> Task directions
A precise reproduction of every record below is needed, minus the pictures.

> Consecutive indoor room images
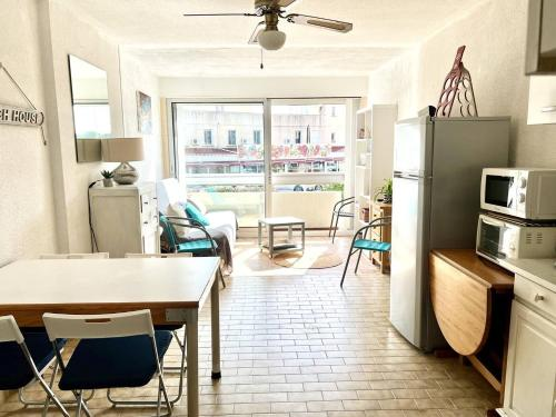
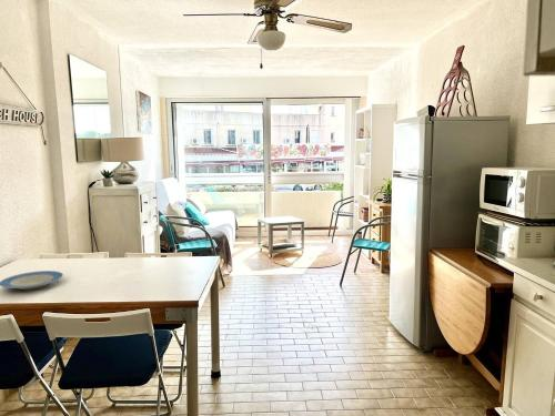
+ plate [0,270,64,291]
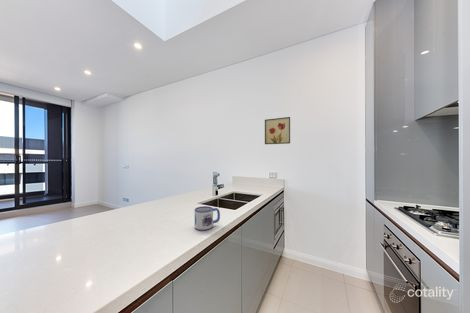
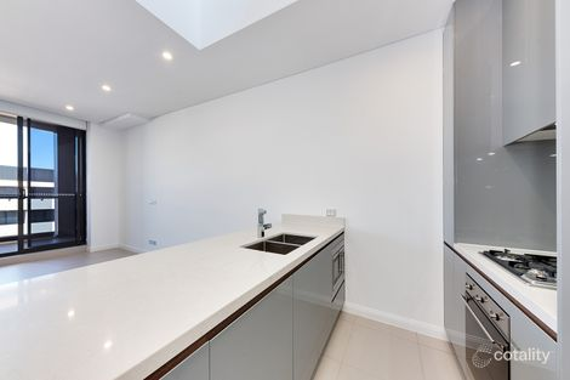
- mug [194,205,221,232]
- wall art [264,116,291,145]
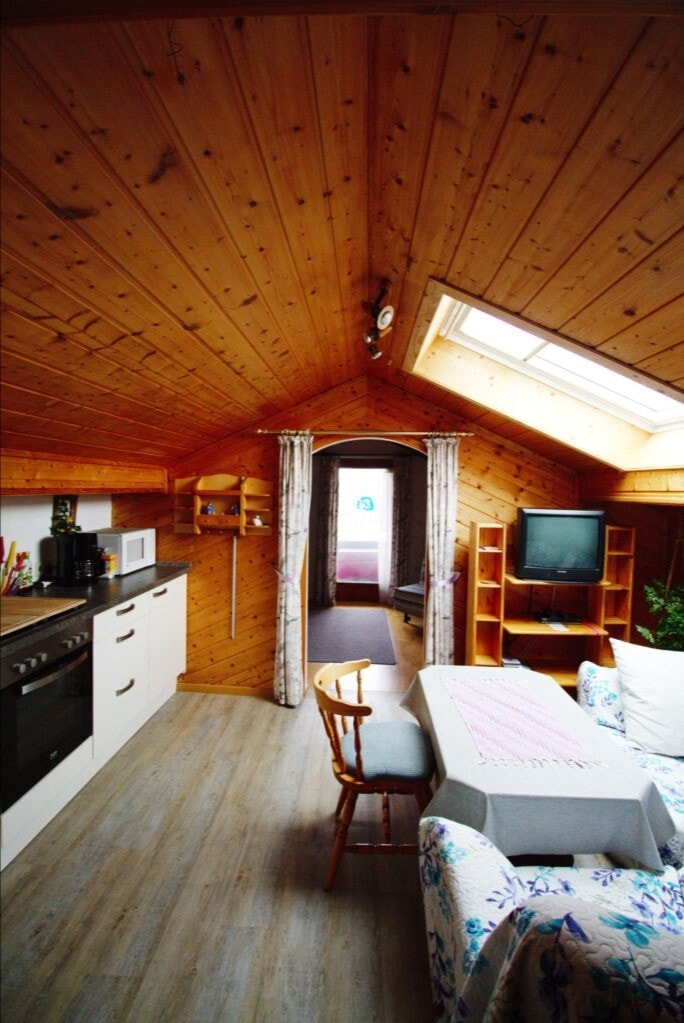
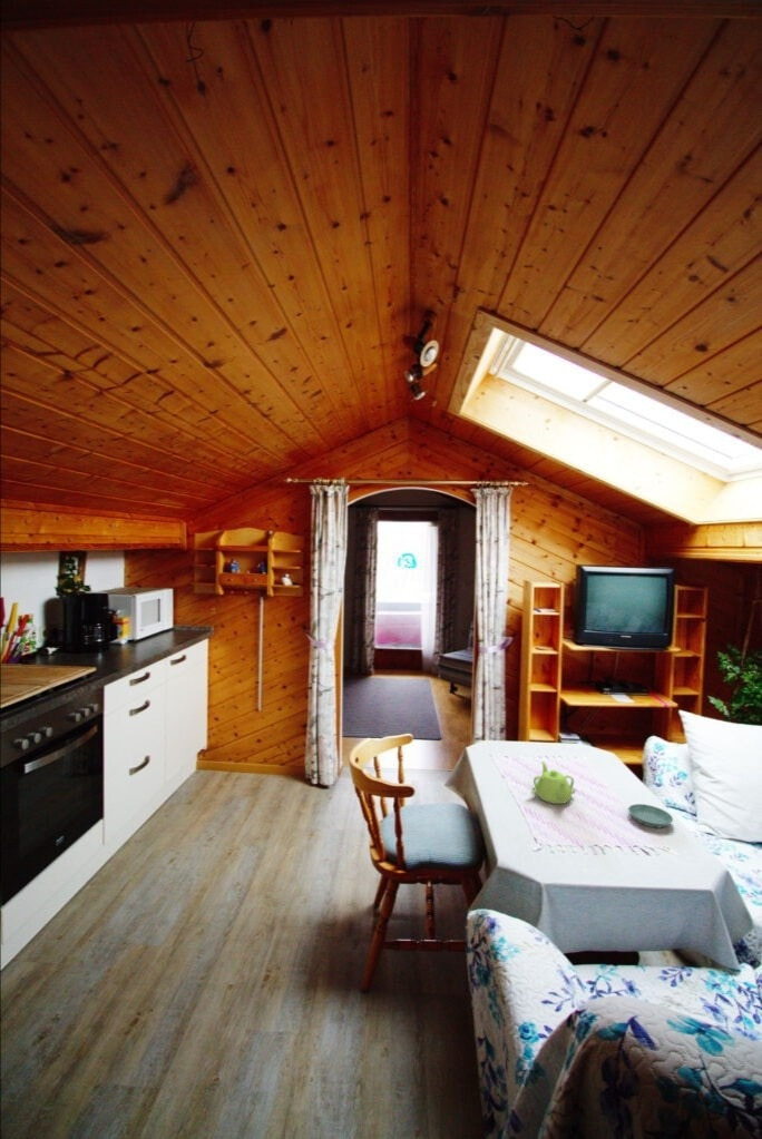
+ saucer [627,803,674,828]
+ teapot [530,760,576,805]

> Written answer
+ plate [0,270,64,291]
- mug [194,205,221,232]
- wall art [264,116,291,145]
+ saucer [627,803,674,828]
+ teapot [530,760,576,805]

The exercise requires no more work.